HOUSE IN VALONGO
This is a small house that feels larger than it is, yet lacks nothing essential for the domestic lives of its inhabitants. From this perspective, it is a house as all houses ought to be.
Through a typological journey, we arrived at a design that reconstructs the house much ‘as found’ — though turned upside down. The bedrooms lie below, nestled between the street and a quiet courtyard, each with its own degree of privacy. The entrance hall, with its eccentric geometry, offers a surprising accessibility and a rare generosity for a dwelling of this dimension. The main living space occupies the entire upper floor, underneath the existing pitched roof. Here, the house opens up to its best views, potentiates cross-ventilation, and a more generous ceiling height celebrated by plasterboard catenaries shaped on site — shaped on site by chance and by the workers’ hands.

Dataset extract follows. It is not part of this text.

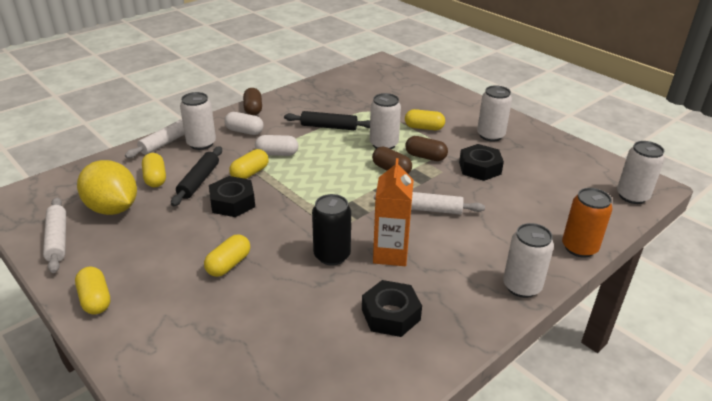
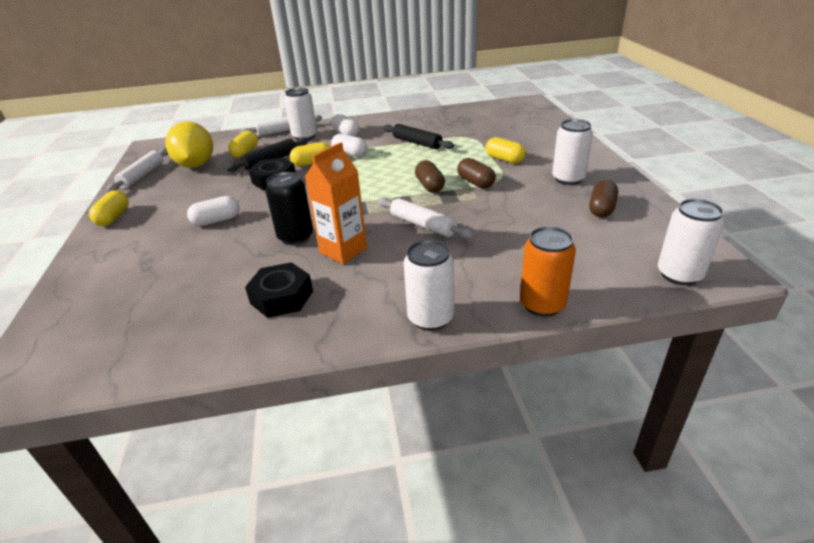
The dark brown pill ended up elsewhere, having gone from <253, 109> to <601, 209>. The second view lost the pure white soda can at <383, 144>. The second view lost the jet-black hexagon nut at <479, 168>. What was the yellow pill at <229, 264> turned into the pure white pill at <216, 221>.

At the rear, a staircase running parallel to the party wall was all that remained from the original structure. Aside from it, only the stone walls and a timber frame — floor and roof — existed, both in relatively good condition. The staircase was fragile, yet its odd placement served as a cue. Because it was precarious, it was replaced. The other elements were kept and revalued through the new design. The existing timbers were painted, allowing for maintenance with subtle replacements and ensuring a continuous reading across the space. Very little was added. On the lower level, a few light partition walls outline the new rooms, each of similar size. Above, a compact infrastructural core conceals the home’s technical utilities. The existing roof truss now rests on a new, robust timber beam, enabling the opening of a high-set window overlooking the garden. A light wooden terrace ensures a seamless connection between spaces.

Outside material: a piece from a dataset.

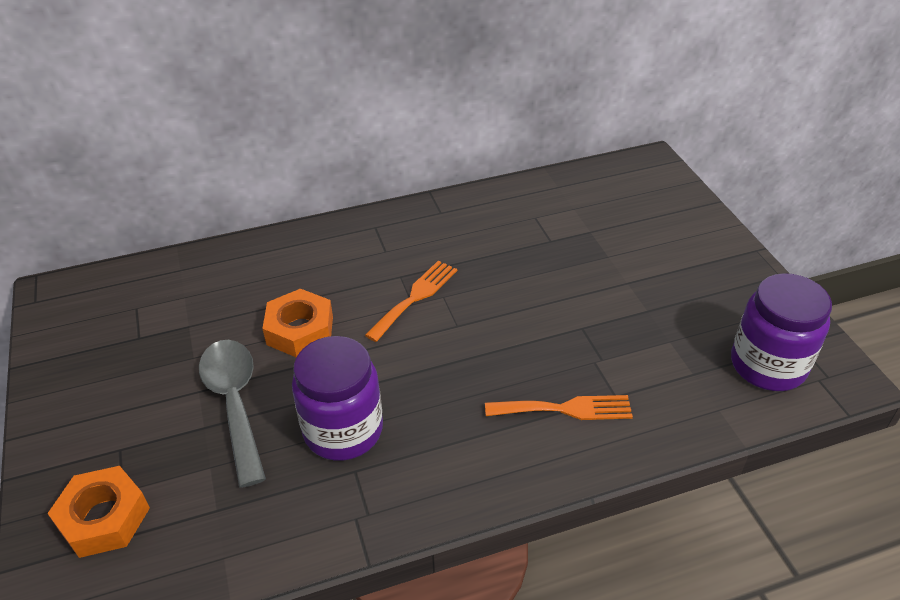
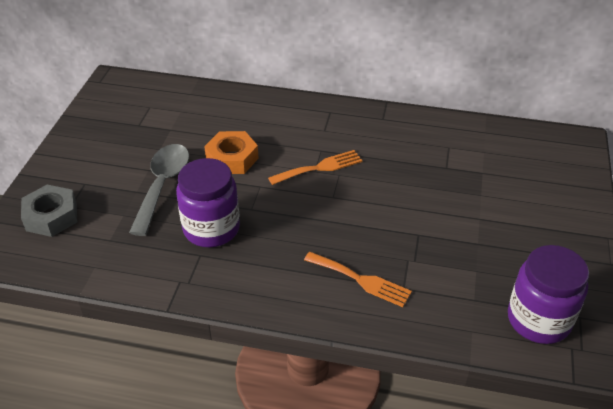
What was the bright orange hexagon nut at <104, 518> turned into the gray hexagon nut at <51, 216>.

The execution drawings were minimal. The spatial arrangement was preserved, but the slow and close collaboration with the builders allowed for a series of improvised moments that would have never been foreseeable in the original design. Outside, one finds an exposed cork façade, three octagonal concrete columns poured using salvaged formwork, a concrete water tank, and a mirrored wall reflecting the beautiful garden designed with pomo landscapes. Like the project itself, the house is pragmatic and honest. A kind of primitive urban hut, conceived as a holiday home yet meant to be lived in all year round.